Every company tracks certain success metrics—commonly accepted criteria for the health of a business. But when it comes to marketplaces, those measurements can often be imprecisely defined or muddled in their interpretation. Of course, as marketplaces vary widely in their product category and customer base, so do their benchmarks. But the following list serves as a primer for the key metrics marketplace founders should be aware of, both to calibrate their performance and evaluate future potential.
The job of any marketplace is to facilitate the matching of supply with demand. It’s therefore important to measure your successful “match rate” — the rate at which buyers can find sellers, and vice versa. How to define this metric depends on the unique business.
Match rates examples for particular businesses include:
A related metric is to measure “zeros”, or unsuccessful matches. For ridesharing, what percentage of users open the app but don’t end up requesting a ride? Those “zeros” could be due to too long of a wait time, surge pricing, or something else — all instances the marketplace was unable to clear demand. Marketplace operators should identify reasons why matches don’t happen and take steps to remove or reduce these blockers through growing and incentivizing the more constrained side of the marketplace, improving product design, and other mechanisms.

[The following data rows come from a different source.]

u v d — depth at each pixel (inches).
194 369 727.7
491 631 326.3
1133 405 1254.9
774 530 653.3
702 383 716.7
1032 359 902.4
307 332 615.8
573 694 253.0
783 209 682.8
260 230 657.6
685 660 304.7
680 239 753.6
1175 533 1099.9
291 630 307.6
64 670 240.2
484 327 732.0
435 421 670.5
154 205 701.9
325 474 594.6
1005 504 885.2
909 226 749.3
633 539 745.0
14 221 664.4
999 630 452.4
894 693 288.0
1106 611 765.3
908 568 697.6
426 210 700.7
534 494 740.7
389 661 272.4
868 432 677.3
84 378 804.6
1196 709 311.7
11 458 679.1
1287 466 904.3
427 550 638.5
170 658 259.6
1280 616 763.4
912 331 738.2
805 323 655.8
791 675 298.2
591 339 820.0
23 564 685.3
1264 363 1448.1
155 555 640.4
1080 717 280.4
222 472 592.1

This metric is also closely related to the concept of multi-tenanting described above. If match rate is low, then users will naturally be incentivized to go elsewhere and use other products. For instance, it’s common for employers to post their job listings on a variety of sites — their own website, LinkedIn, Indeed, as well as other networks — simply because no single network has a high enough match rate. If there’s even incremental revenue potential or even just minimum utility, multi-tenanting will take place; just think about all of the delivery marketplace stickers you see in any given restaurant’s window.
The concept of “offer depth” or market depth originated from financial markets, where it’s defined as the market’s ability to sustain relatively large orders without price movements. The higher the number of buy and sell orders at each price, the greater the depth of the market.
For consumer marketplaces, it’s important to measure market depth because it directly impacts the user experience. For heterogeneous supply marketplaces (where each supplier is different), market depth determines whether users will be able to find a match. When users open products like OfferUp or Airbnb, how many listings will they see, and how likely will they be to find an item they want to buy or home they want to rent? For homogenous supply marketplaces, market depth impacts ease of use. When users open Lime, how many bikes/scooters will they see near them? The greater the market depth, the easier (and less user effort required, in terms of walking) it is to use Lime.
One of the primary jobs of any marketplace business is to reduce search costs — making it easy for participants to find and match with the other side. Failing to do this can result in a marketplace with negative network effects, where too much supply actually causes challenges in discovery. As consumers, we experience this as decision fatigue, or a paradox of choice. Conversion rates could fall in this scenario.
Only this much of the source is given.